Great photos Country Joe. I like that N 30x60 layout. 

Making progress on my74x33, started a photo update thread under "My Layout"
http://www.modeltrainforum.com/showthread.php?t=170378


----------



## Guest

sid said:


> country joe that little layout is very cool looking i like it. do you know off hand weather that Railking Dreyfus Hudson in N scale . it is a pretty neat loco. i too feel that if 30 x 90 was made with light wieght in mind it could be moved pretty darn easy. not talking about moving it from place to place on a weekly or monthly deal . only like moving from one home to the next. couple years inbetween moves. i think it should hold up just fine.


I'm pretty sure Con Cor made a Dreyfus Hudson many years ago. I don't know if any are available or if it's a good locomotive.

My friend's layout has survived traveling to and from many shows over the years and was his home layout as well. It still goes to shows without damage.



Dudlee99 said:


> Great photos Country Joe. I like that N 30x60 layout.
> 
> Making progress on my74x33, started a photo update thread under "My Layout"
> http://www.modeltrainforum.com/showthread.php?t=170378


Thanks Dudlee. You are making good progress on your layout. My N scale layout also used the same folding tables as their base.


----------



## DennyM

That's a really nice layout Joe. I don't think I've ever seen a N scale layout finish like that.


----------



## sid

oh ok thank you.


----------



## lend33

I have a foam-board only 4' X 6' using 2 layers of 3/4" each. I used 2X4 sheets and glued them running crosswise from each other using gorilla glue. it is very rigid. I have moved it up and down 2 floors for the last 3 Christmas holidays (6 moves total). It still very much intact.


----------



## Yellowstone Special

Country Joe said:


> Thanks Vern. I love streamlined passenger steam engines.
> 
> These are a few photos from that layout. It was L shaped, 11' x 6' with each leg 30" wide. I had a lot more photos but can't find them.
> 
> View attachment 452394
> 
> 
> View attachment 452402
> 
> 
> View attachment 452410


Wow! Thanks for sharing these additional photos, Joe. I like your little town, station, and factory siding. 

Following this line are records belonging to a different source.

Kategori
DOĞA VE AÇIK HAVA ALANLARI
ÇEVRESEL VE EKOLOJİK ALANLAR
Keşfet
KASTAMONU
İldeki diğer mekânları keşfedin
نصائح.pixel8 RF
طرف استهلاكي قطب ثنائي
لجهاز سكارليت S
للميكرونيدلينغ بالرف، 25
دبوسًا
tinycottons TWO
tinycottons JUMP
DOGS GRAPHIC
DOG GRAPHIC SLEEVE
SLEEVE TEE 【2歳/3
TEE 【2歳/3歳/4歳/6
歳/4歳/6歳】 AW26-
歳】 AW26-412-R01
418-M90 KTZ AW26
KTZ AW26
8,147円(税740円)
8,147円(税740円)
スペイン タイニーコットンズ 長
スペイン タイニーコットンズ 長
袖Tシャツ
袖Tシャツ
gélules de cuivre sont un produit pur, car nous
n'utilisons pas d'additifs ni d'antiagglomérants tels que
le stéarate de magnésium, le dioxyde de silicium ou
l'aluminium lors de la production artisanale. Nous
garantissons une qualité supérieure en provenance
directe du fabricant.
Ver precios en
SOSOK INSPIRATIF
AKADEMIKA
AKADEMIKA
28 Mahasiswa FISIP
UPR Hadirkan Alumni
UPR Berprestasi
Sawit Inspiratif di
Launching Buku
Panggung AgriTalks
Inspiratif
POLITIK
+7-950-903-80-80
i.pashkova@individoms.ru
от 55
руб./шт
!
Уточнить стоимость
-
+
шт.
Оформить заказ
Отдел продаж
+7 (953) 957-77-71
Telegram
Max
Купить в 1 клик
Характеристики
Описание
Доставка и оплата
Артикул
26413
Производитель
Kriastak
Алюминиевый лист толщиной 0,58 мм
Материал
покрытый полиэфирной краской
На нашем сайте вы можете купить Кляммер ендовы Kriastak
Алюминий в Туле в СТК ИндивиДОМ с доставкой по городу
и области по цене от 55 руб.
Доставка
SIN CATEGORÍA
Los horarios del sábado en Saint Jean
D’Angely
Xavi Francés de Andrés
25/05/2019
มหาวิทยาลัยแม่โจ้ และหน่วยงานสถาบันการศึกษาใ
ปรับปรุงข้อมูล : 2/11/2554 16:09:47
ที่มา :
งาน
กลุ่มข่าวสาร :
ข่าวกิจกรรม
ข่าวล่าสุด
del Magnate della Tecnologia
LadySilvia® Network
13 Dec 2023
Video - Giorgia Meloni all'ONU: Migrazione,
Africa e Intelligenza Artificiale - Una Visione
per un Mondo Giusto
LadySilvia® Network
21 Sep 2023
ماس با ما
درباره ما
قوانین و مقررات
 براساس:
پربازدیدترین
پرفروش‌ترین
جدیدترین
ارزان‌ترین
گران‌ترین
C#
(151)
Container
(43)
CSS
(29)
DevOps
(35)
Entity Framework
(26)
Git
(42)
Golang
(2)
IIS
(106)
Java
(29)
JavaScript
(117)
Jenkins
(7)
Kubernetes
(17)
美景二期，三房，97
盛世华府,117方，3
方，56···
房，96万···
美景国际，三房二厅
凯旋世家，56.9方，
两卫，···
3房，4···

Photos like these help me with what I'm trying to visualize in my mind with what I want on a future N scale layout. I've been spending some time online looking at N scale structures, trackside accessories, vehicles, etc.

Do you ever miss N scale?


----------



## Guest

DennyM said:


> That's a really nice layout Joe. I don't think I've ever seen a N scale layout finish like that.


Thanks Denny. My friend who built the traveling layout is an excellent modeler.



Yellowstone Special said:


> Wow! Thanks for sharing these additional photos, Joe. I like your little town, station, and factory siding.
> 
> Photos like these help me with what I'm trying to visualize in my mind with what I want on a future N scale layout. I've been spending some time online looking at N scale structures, trackside accessories, vehicles, etc.
> 
> Do you ever miss N scale?


Thanks Vern. Yes, I do miss N scale. With N it's more about the railroad than the individual trains. With O we focus on the trains and have some scenery. With N you really get the feel of a railroad running in a big world.


----------



## Yellowstone Special

I'm beginning to see what you mean, Joe. Thanks again. :thumbsup:


----------